Given: Two continuous multivariate probability distributions, expressed as mixture models (possibly, but not necessarily, Gaussian Mixture Models)
Desired Output: The Hellinger Distance between the two probability distributions. The probability distributions then to be used to generate data streams.
Constraints: I would like to code this in Java, for implementation with the MOA framework. With Java it is possible to import the Apache Commons Math classes, but if need be, I can implement this in another language and save the output as ARFF files.
What I know so far: The Hellinger distance expresses the similarity between two probability distributions. From Wikipedia I know that if we define the Hellinger distance in terms of elementary probability theory, we simply have two probability density functions:
If we denote the densities as $f$ and $g$, respectively, the squared Hellinger distance can be expressed as a standard calculus integral: $H^2(f,g)=\frac{1}{2}\int(\sqrt{f(x)}-\sqrt{g(x)})^2dx$.
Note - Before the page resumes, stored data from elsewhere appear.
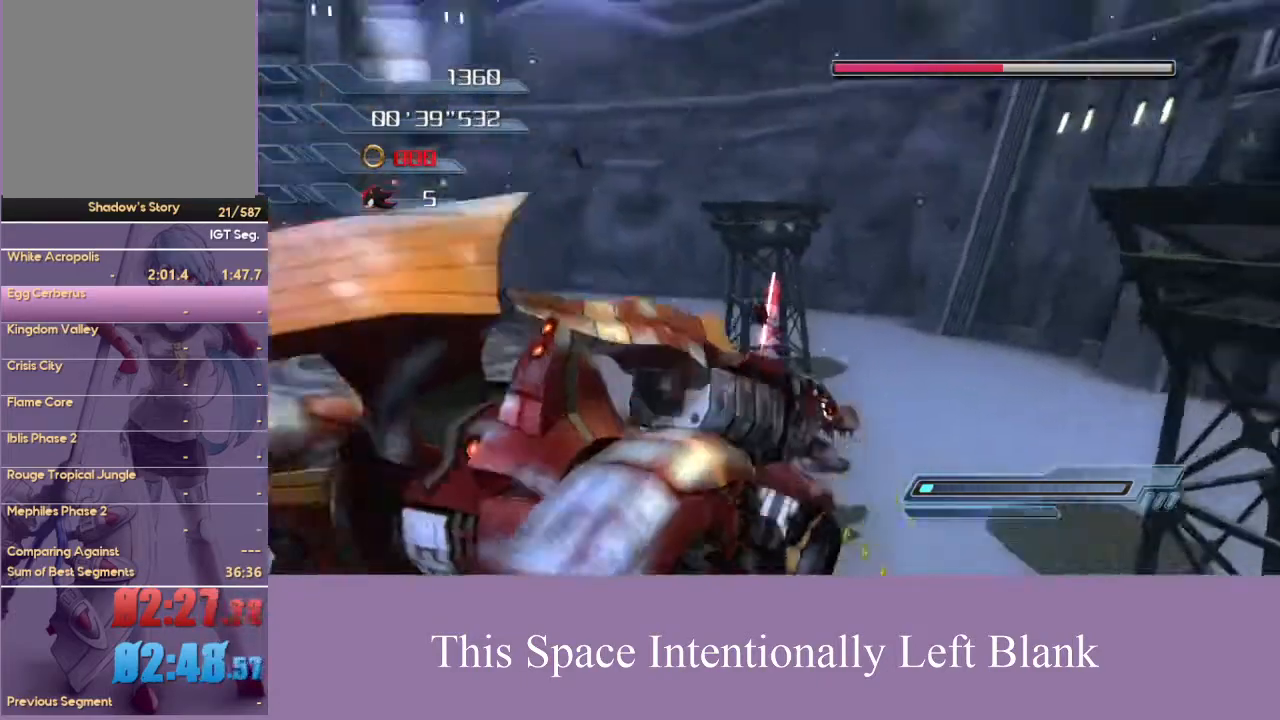
{"buttons": [], "left_stick": "center", "right_stick": "center", "events": [[500, "left_stick", "center"]]}
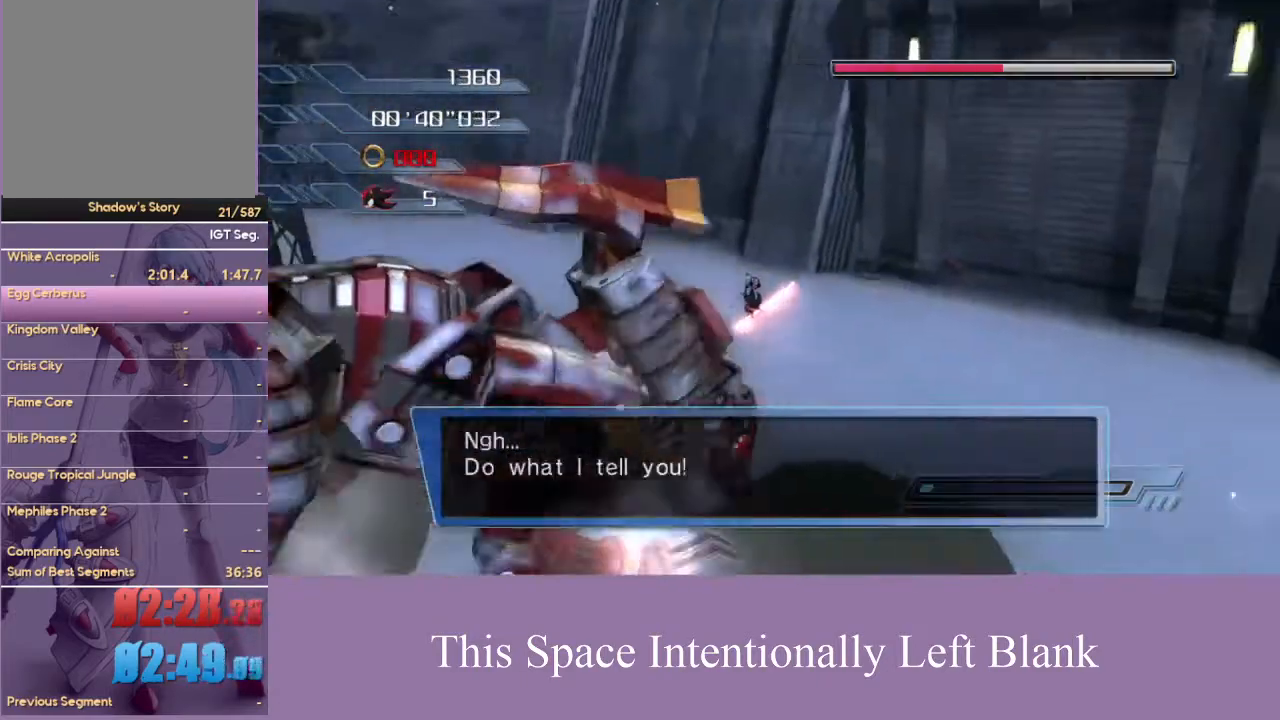
{"buttons": [], "left_stick": "center", "right_stick": "center", "events": []}
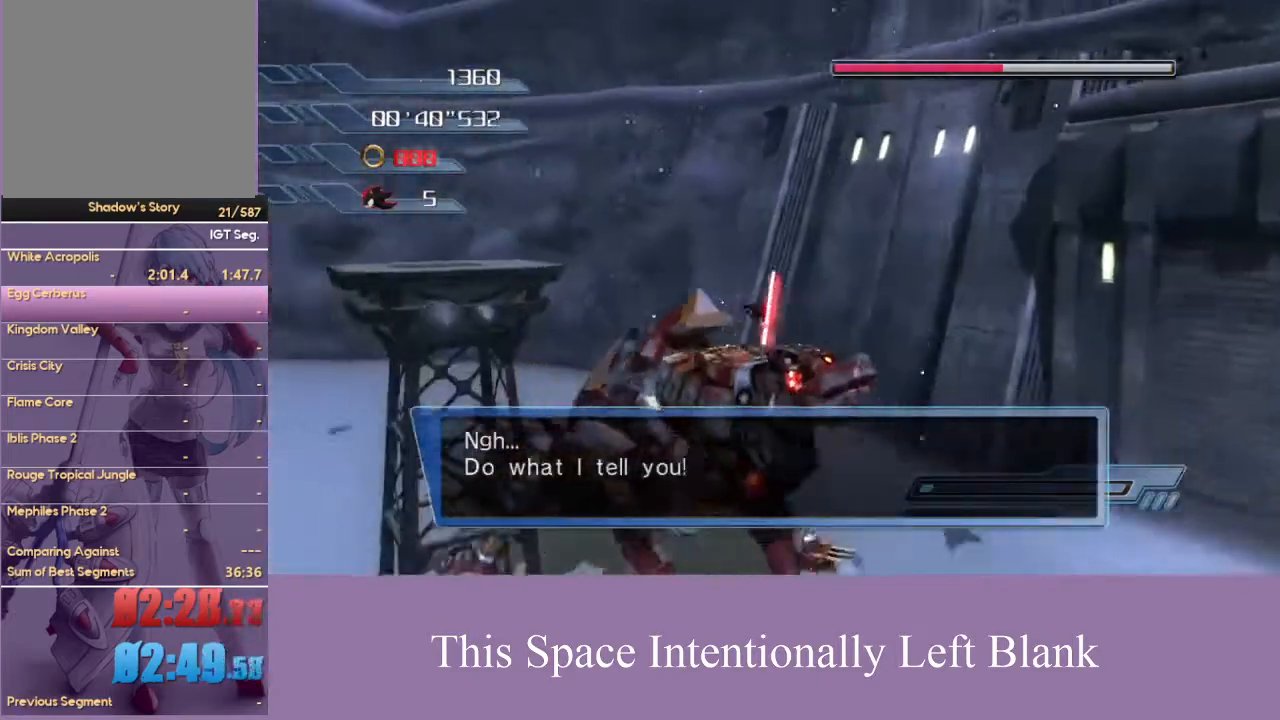
{"buttons": [], "left_stick": "right", "right_stick": "center", "events": [[333, "left_stick", "right"]]}
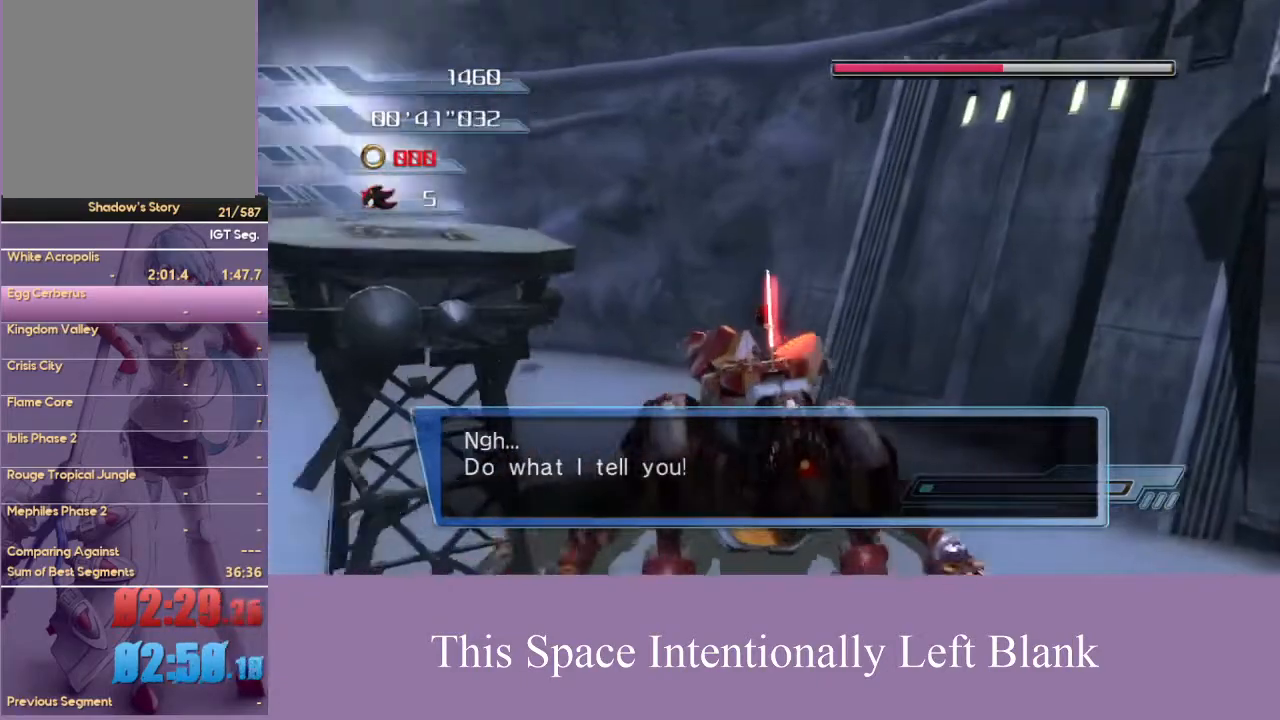
{"buttons": [], "left_stick": "right", "right_stick": "center", "events": []}
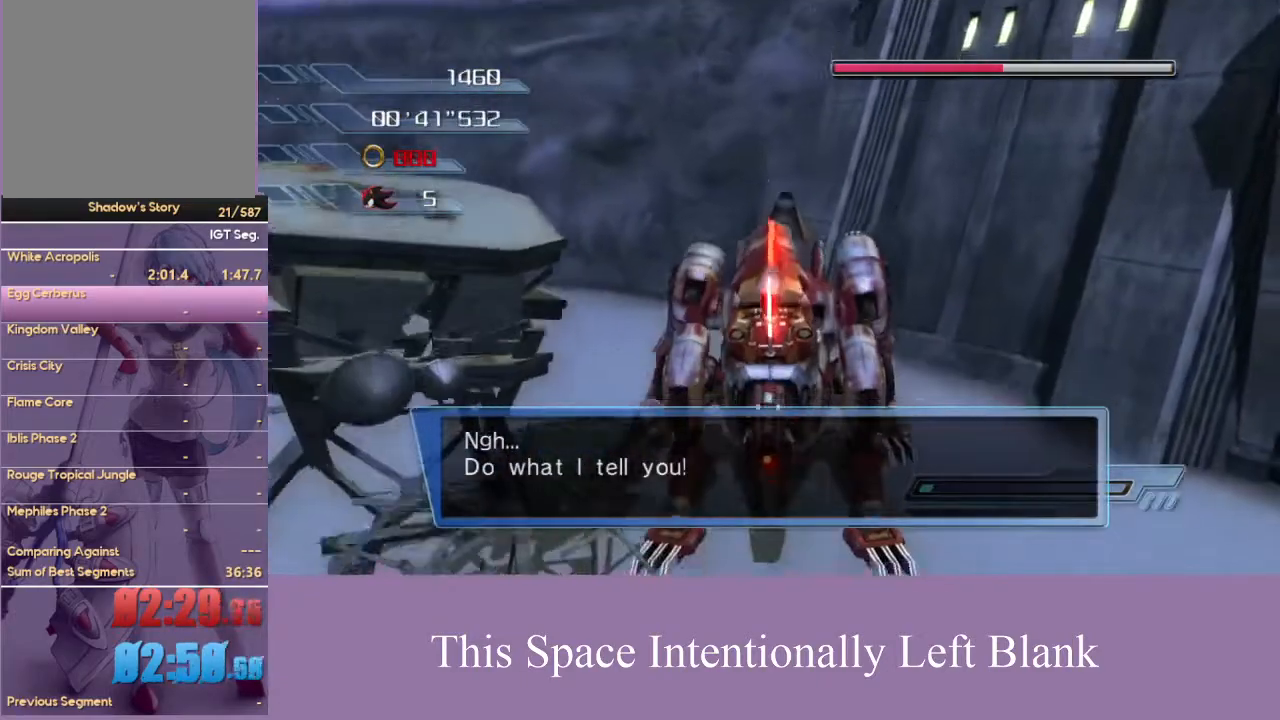
{"buttons": [], "left_stick": "left", "right_stick": "center", "events": [[367, "left_stick", "left"]]}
This definition is the most interpretable to me that I have found and seems like it will lend itself to both the construction of the mixture models by a computer and the calculation of the Hellinger distance by a computer.
Questions:
Is there a way to express this form of the Hellinger Distance that lends itself to easy (or at least natural) computation by a computer?
Is there another way of framing the calculation that would be more natural?
Can all of this be sidestepped and the Hellinger Distance approximated using sampling?